Comment by Joker_vD

Comment by Joker_vD a day ago

9 replies

> A static library is nothing but a bundle of object files, wrapped in an ancient and never-quite-standardized archive format.

To this day I'm astonished that it's not just tar. Or pax. Or even cpio! Or literally any file format that has any other use.

sureglymop a day ago

Wasn't there first 'ar' as a general purpose archiver and later 'tar', "tape archiver"?

Why do you find it surprising that the archive format from that time was used to archive a bunch of files?

I wasn't alive but I'm pretty sure ar wasn't only used for this purpose in unix.

  • electroly a day ago

    > Why do you find it surprising that the archive format from that time was used to archive a bunch of files?

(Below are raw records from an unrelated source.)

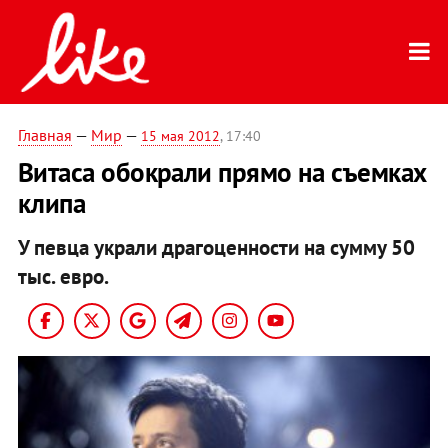
Главная
—
Мир
—
15 мая 2012
, 17:40
Витаса обокрали прямо на съемках
клипа
У певца украли драгоценности на сумму 50
тыс. евро.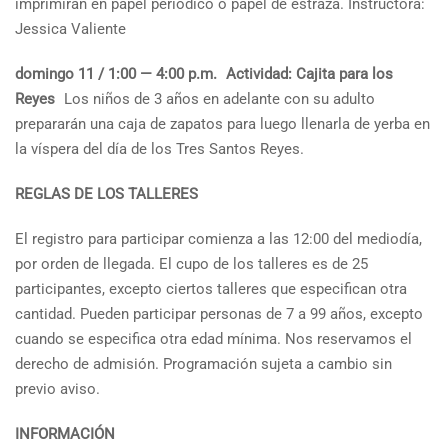
imprimirán en papel periódico o papel de estraza. Instructora:
Jessica Valiente
domingo 11 / 1:00 — 4:00 p.m.
Actividad: Cajita para los
Reyes
Los niños de 3 años en adelante con su adulto
prepararán una caja de zapatos para luego llenarla de yerba en
la víspera del día de los Tres Santos Reyes.
REGLAS DE LOS TALLERES
El registro para participar comienza a las 12:00 del mediodía,
por orden de llegada. El cupo de los talleres es de 25
participantes, excepto ciertos talleres que especifican otra
cantidad. Pueden participar personas de 7 a 99 años, excepto
cuando se especifica otra edad mínima. Nos reservamos el
derecho de admisión. Programación sujeta a cambio sin
previo aviso.
INFORMACIÓN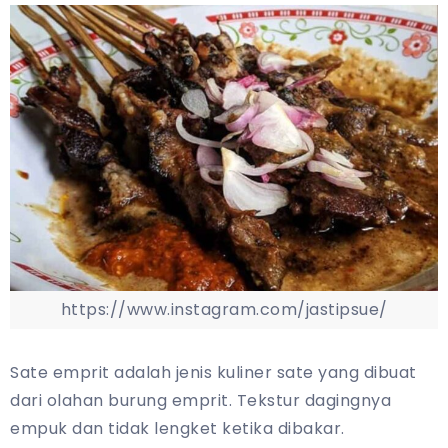
https://www.instagram.com/jastipsue/
Sate emprit adalah jenis kuliner sate yang dibuat
dari olahan burung emprit. Tekstur dagingnya
empuk dan tidak lengket ketika dibakar.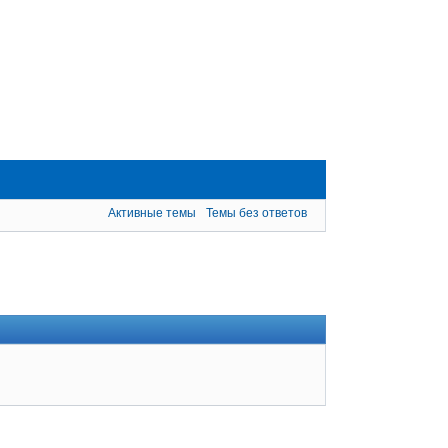
Активные темы
Темы без ответов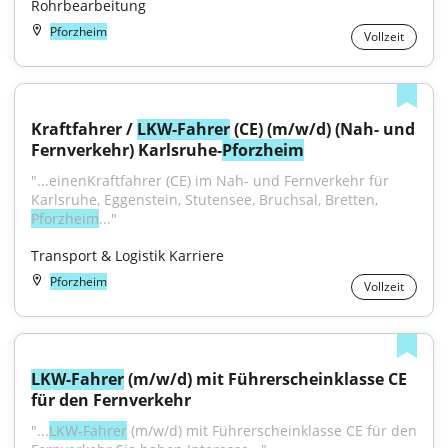
Rohrbearbeitung
Pforzheim
Vollzeit
Kraftfahrer / 
LKW-Fahrer
 (CE) (m/w/d) (Nah- und 
Fernverkehr) Karlsruhe-
Pforzheim
"...einenKraftfahrer (CE) im Nah- und Fernverkehr für 
Karlsruhe, Eggenstein, Stutensee, Bruchsal, Bretten, 
Pforzheim
..."
Transport & Logistik Karriere
Pforzheim
Vollzeit
LKW-Fahrer
 (m/w/d) mit Führerscheinklasse CE 
für den Fernverkehr
"...
LKW-Fahrer
 (m/w/d) mit Führerscheinklasse CE für den 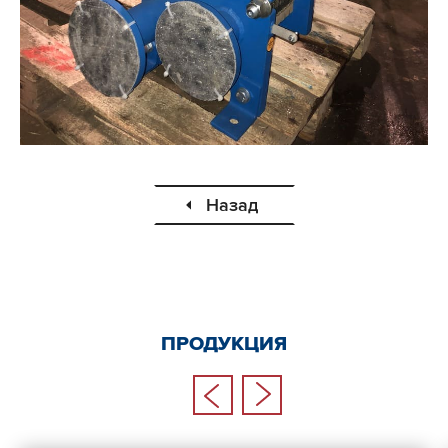
Назад
ПРОДУКЦИЯ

    It's surprising because we still use it today, not because it was used at the time.

  • Joker_vD a day ago

    Because e.g. a.out didn't survive and was replaced? Several times, even?

    • sureglymop 17 hours ago

      That is a good point. Although I can only guess, it intuitively makes sense to me why the executable format would more quickly evolve than the archive format which "just works" still.

xyzzy_plugh a day ago

tar/pax are kind of terrible formats. They are hard to implement correctly. I'm glad they are not used more often.

cpio is pretty reasonable though.

zip is actually pretty great and I've been growing increasingly fond of it over the years.

  • Joker_vD a day ago

    The thing is, there is always tar(1) even in the most basic of distributions. And everyone uses tar.gz's or .bz2's or whatever for distributing all kinds of things, so tar is pretty ubiquitous. But the moment you want to do some C development, or any binutils-related, nope, install and use ar(1) which is used for literally one single purpose and nothing else. Because reasons.

    • hyperman1 18 hours ago

      Im not sure how ar does it, but tar has no centralised directory. The only way to get file 100 is to walk trough the 99 files before. This kills random access speed.

  • yjftsjthsd-h a day ago

    > tar/pax are kind of terrible formats. They are hard to implement correctly. I'm glad they are not used more often.

    I'll grant you "kind of terrible", but what's hard to correctly implement about tar? It's just a bunch of files concatenated together with a tiny chunk of metadata stuck on the front of each.

    • electroly 21 hours ago

      Having never done it myself, I don't know, but I do know that the "microtar" library I picked up off GitHub is buggy when expanding GNU Tar archives but perfect when expanding its own archives. Correctly creating one valid archive is a lot easier than reliably extracting all valid archives. The code appeared competent, I assume tar just has a bunch of historical baggage that you can get wrong or fail to implement.